08 Dec Alumni Board Current Scholar Profile: Q&A with 2015 Scholar Serene Singh

Members of the Boettcher Scholar Alumni Board are interviewing their fellow Boettcher Scholars to help the community get to know one another better. The following Q&A was compiled by Boettcher Scholar Gergana Kostadinova.

Name: Serene Singh
Scholar Year: 2015
Hometown: Colorado Springs
College(s), Degree(s): University of Colorado; political science (BA) and journalism (BA) and leadership studies (minor)

What are you currently interested in pursuing after graduating?

I am interested in pursuing a law degree with a focus on constitutional and human rights law. Since I am interested in becoming a Supreme Court justice, I am excited to hopefully work for the American Civil Liberties Union where I will specialize in defending free speech rights and at The Sikh Coalition where I will help defend religious freedoms. Within all this, if I could squeeze in a chance to compete for Miss America, an opportunity to act in a Bollywood film and a way to release the first Indian-American female rapper mixtape, that would be great.

Tell us about what activities, groups and/or organizations you have joined in college and why you joined them.

Some of the activities are The Serenity Project, the Appellate Court, the Colorado Bhangra Team, and 3P Speech and Debate. The Serenity Project is a fashion show with a yearlong “pageant reign” that helps women who are not our society’s traditional models become fashion models and ambassadors for inspiration throughout the community. The Appellate Court ensures legitimacy and defends student freedoms! The Colorado Bhangra Team is a Punjabi Indian dance team that spreads positivity. 3P Speech serves students across the country who are passionate and eager to be heard. My job is to help them speak effectively and to watch them change the world through their voices – a pretty awesome first job.

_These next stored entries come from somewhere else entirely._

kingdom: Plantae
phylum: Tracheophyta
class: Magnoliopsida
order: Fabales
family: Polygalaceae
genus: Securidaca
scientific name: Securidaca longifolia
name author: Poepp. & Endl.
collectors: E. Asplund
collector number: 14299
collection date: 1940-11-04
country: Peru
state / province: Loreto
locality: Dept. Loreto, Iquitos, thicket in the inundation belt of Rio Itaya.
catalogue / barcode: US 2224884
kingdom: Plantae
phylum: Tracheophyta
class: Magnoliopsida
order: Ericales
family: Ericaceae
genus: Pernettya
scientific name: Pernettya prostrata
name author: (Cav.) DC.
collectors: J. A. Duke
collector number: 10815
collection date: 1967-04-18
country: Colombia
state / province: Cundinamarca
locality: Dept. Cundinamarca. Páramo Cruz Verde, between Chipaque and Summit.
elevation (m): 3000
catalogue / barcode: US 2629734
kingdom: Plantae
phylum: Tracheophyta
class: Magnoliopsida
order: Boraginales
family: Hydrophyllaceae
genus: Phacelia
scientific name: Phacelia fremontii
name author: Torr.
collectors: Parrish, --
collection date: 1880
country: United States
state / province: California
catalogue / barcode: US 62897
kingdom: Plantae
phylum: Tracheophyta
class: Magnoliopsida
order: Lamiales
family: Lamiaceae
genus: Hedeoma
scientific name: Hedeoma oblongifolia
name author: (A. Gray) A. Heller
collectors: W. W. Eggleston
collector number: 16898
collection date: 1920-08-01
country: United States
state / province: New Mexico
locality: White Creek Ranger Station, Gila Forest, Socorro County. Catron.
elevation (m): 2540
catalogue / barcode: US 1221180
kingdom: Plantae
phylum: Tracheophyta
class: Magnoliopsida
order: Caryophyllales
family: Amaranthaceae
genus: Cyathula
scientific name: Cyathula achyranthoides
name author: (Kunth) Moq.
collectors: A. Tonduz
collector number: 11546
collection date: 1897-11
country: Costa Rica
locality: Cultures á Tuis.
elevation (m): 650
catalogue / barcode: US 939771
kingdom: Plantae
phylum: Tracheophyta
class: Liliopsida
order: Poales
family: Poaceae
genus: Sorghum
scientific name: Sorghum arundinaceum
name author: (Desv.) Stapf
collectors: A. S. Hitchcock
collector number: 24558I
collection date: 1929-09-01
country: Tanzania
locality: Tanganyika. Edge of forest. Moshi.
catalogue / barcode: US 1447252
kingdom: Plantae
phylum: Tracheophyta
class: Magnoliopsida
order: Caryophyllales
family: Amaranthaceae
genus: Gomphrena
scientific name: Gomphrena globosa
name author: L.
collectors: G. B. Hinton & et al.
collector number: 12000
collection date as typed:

Tell us about an important mentor you have had.

Mr. Brian Hoff. For me, he was not just a high school speech/debate coach, but an individual I highly respect. Despite having attended Rampart – a school without a forensics team – Mr. Hoff took me under his wing at The Classical Academy. Mr. Hoff challenges me to push myself and to take on adversity with a smile. His relentless belief in my abilities inspired me to one day enter public service – and more importantly, believe that I could do it. Whether it be pageants, relationships or life itself – Mr. Hoff has been there to encourage me to never give up and to use my voice to serve others.

What’s the best advice you’ve ever received?

The best advice I have ever received was from my mother who said, “If you want something you don’t have, you have to do something you’ve never done.” This has been a guiding philosophy in my life because I am constantly working to become a better version of myself. I often put myself in odd and uncomfortable situations in life (like when I first joined a pageant as a tomboy or when I interned at a strict Republican’s office as a social liberal) in order to remind myself that I never can stop growing and learning.

If you could have dinner with one or more people from history, whom would you choose and why? 

I would choose Mata Khivi Ji. Mata Khivi Ji has been an inspiration for me since I was a little girl. Mata Khivi Ji instituted free nutritious community kitchens called “Langars.” Langars are for all people – regardless of gender, race, etc. to sit alongside one another and break bread. Five hundred years ago, not only was this revolutionary, but it set up a foundation for “sewa” or selfless service to be the most central part to a Sikh’s life. Meeting Mata Khivi Ji would give me the chance to volunteer alongside an incredible figure, and learn as much as I can to be a stronger female leader in my community.